Marital sexuality achieves two purposes. The Church affirms, first, its role in creating new human life, sometimes called the procreative dimension of sexuality. In giving birth to children and educating them, the couple cooperates with the Creator’s love.
Second, sexual union expresses and deepens the love between husband and wife. This is called the unitive, or relational, aspect of sexuality.
The bond between the procreative and the relational aspects cannot be broken. Each sexual act in a marriage must be open to the possibility of conceiving a child. Contraception is wrong because it separates the act of conception from sexual union. (See Married Love and the Gift of Life for more on this topic.)

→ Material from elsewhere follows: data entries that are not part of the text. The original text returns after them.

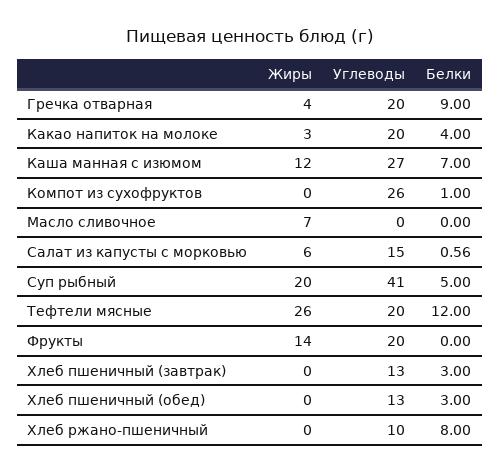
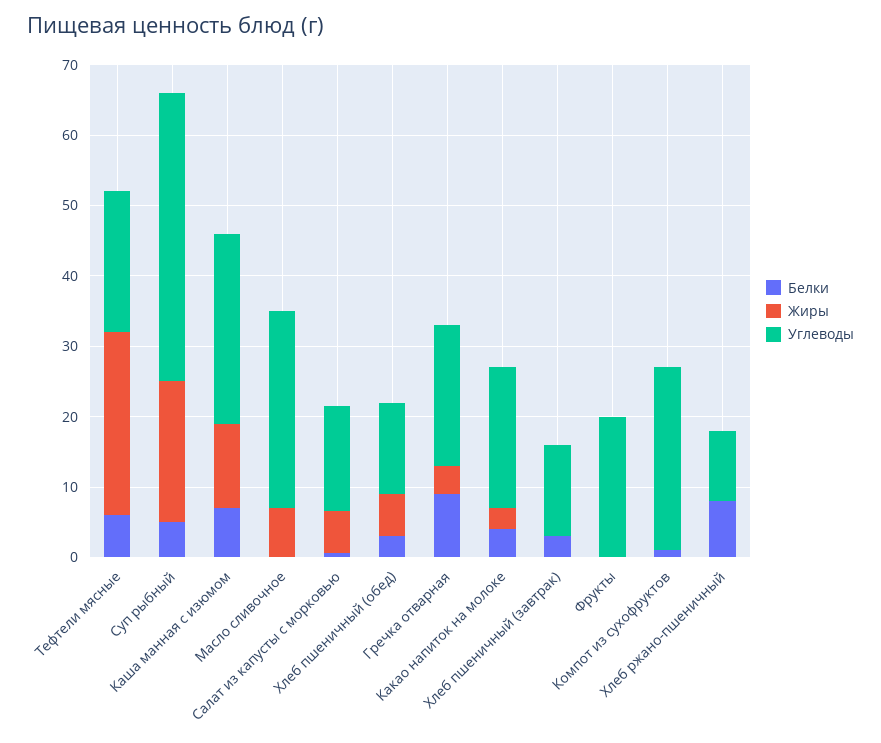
  {
    "Жиры": {
      "Гречка отварная": 4,
      "Какао напиток на молоке": 3,
      "Каша манная с изюмом": 12,
      "Компот из сухофруктов": 0,
      "Масло сливочное": 7,
      "Салат из капусты с морковью": 6,
      "Суп рыбный": 20,
      "Тефтели мясные": 26,
-     "Фрукты": 14,
+     "Фрукты": 0,
      "Хлеб пшеничный (завтрак)": 0,
-     "Хлеб пшеничный (обед)": 0,
+     "Хлеб пшеничный (обед)": 6,
      "Хлеб ржано-пшеничный": 0
    },
    "Углеводы": {
      "Гречка отварная": 20,
      "Какао напиток на молоке": 20,
      "Каша манная с изюмом": 27,
      "Компот из сухофруктов": 26,
-     "Масло сливочное": 0,
+     "Масло сливочное": 28,
      "Салат из капусты с морковью": 15,
      "Суп рыбный": 41,
      "Тефтели мясные": 20,
      "Фрукты": 20,
      "Хлеб пшеничный (завтрак)": 13,
      "Хлеб пшеничный (обед)": 13,
      "Хлеб ржано-пшеничный": 10
    },
    "Белки": {
      "Гречка отварная": 9,
      "Какао напиток на молоке": 4,
      "Каша манная с изюмом": 7,
      "Компот из сухофруктов": 1,
      "Масло сливочное": 0,
      "Салат из капусты с морковью": 0.56,
      "Суп рыбный": 5,
-     "Тефтели мясные": 12,
+     "Тефтели мясные": 6,
      "Фрукты": 0,
      "Хлеб пшеничный (завтрак)": 3,
      "Хлеб пшеничный (обед)": 3,
      "Хлеб ржано-пшеничный": 8
    }
  }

Recent church teaching has tried to integrate the two purposes of marriage into a single perspective, which sees marital sexual love as essentially procreative. Marital love is by its nature fruitful; it generates new life. The God-created expression of marital love, joined to an openness to new life, contributes to the holiness of the couple. The “call to holiness in marriage is a lifelong process of conversion and growth.” (Catholic Catechism for Adults, p. 408)
Like all the baptized, married couples are called to chastity. The Church defines chastity as “the successful integration of sexuality within the person.” (Catechism of the Catholic Church, #2337). Married couples practice the conjugal chastity that is proper to their state in life.
The late Pope John Paul II wanted to find a new and compelling way to express this positive view of sexuality. He developed a strand of thinking about sexuality and its role in human life called “The Theology of the Body.”
The Pope begins with the idea that each human being is willed for his or her own sake. Out of love God created human beings as male and female, persons of dignity and worthy of respect. Also out of love, God established marriage as the first communion of persons. In marriage, man and woman totally give themselves to each other, and in this self-giving they discover who they are.
The sin of Adam and Eve ruptured this original unity of body and soul. Sadly, we know the results: too often women and men have become objects to be used and exploited. The salvation won for us by Jesus Christ began the process of restoring the lost unity of body and soul. This process is partly completed here; full unity will be restored in the next life.
The Church teaches that human sexuality is sacred. Within marriage, it fulfills its purpose as an expression of deep, faithful and exclusive love that is open to new life. Marital sexual relations involve profound openness and receptivity, a complete and mutual self-giving. Sexuality is an important part of that incredibly rich and mysterious pattern in Creation that comes directly from the mind and heart of God.